The median home price in Alabama is $170,184—the second cheapest behind Mississippi—and the cost-of-living index score here is 87.9, which is third in the US. Housing costs are also 29.9% below the national average. While costs for healthcare and transportation are among the lowest in the US, Alabama remains among the states with the highest percentage of people living below the poverty line. It should be noted, however, that the unemployment rate in Alabama remains relatively low, at 2.9%.


The cheapest state in multiple categories—including food, housing, and healthcare—Oklahoma’s cost-of-living index is 87.9. The median cost for a home here is $151,469 and housing costs are 25.3% below the US average. As mentioned, grocery and healthcare costs are 5.5% lower than the national average. At 15.1%, however, Oklahoma also has one of the highest poverty rates in the US.


With a cost-of-living index score of 86.5, Kansas is the second-least expensive state to live in in the US. With housing costs 27.4% below the national average, the median cost of a single-family home in Kansas is roughly $177,000—the third-cheapest housing cost in the country. Another bonus about Kansas is that it also has the one of the lowest unemployment rates in the US, which bodes well for the state’s economy.


Georgia’s cost-of-living index score is 88.8 and the median cost for a single-family home is $246,272. The housing costs in the Peach State are 25.6% below the national average and the utility costs are 9.5% below the national average. Access to major Southern hub Atlanta also increases Georgia’s value.

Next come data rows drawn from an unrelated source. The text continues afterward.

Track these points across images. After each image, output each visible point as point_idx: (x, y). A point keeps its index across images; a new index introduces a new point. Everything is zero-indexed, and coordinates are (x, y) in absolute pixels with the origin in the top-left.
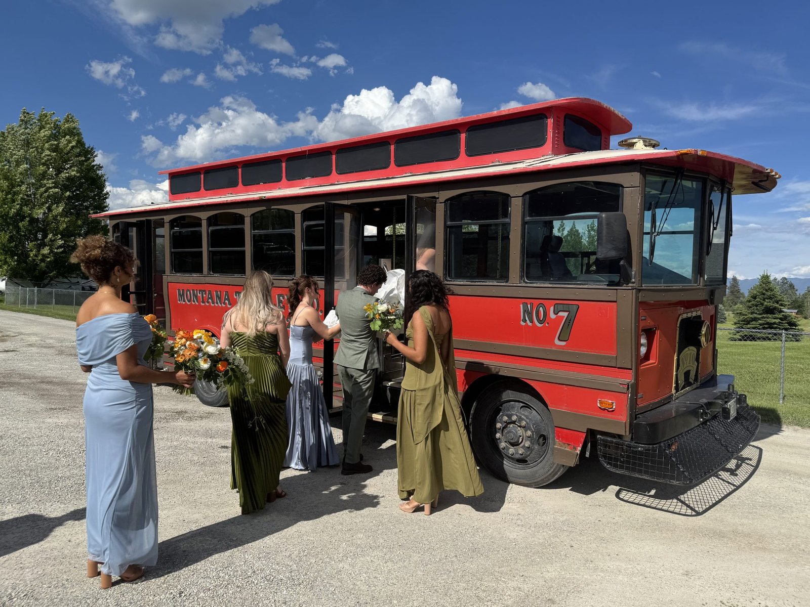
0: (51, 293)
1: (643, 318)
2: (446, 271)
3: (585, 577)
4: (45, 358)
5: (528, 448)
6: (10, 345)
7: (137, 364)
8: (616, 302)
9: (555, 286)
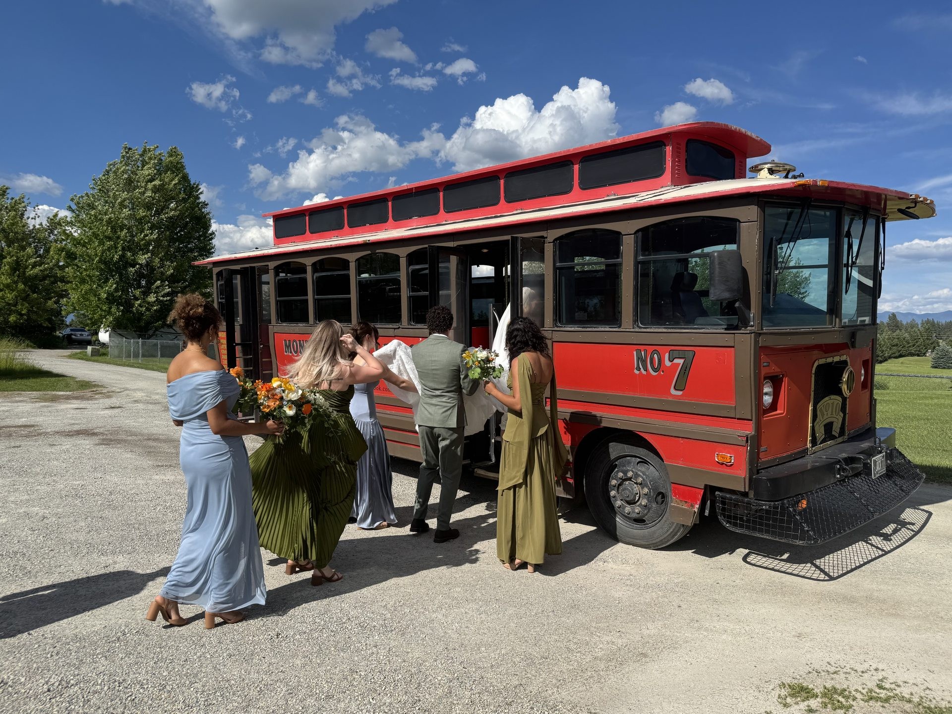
0: (156, 345)
1: (765, 364)
2: (556, 316)
3: (686, 635)
4: (152, 414)
5: (646, 506)
6: (115, 401)
7: (227, 419)
8: (733, 347)
9: (670, 330)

The median price for a single-family home in Tennessee is $230,253 and housing costs run 20.7% below the national average. Meanwhile, at 89.0, the cost-of-living index score in this southern state is the sixth cheapest nationwide. While the poverty rate is relatively high at 13.8%, the unemployment rate is lower than the national average at 3.4%. Tennessee’s unique draw is there is no state income tax on earned wages. Another aspect of Tennessee that increases the state’s value is its rich musical history for blues, country, jazz, and rock.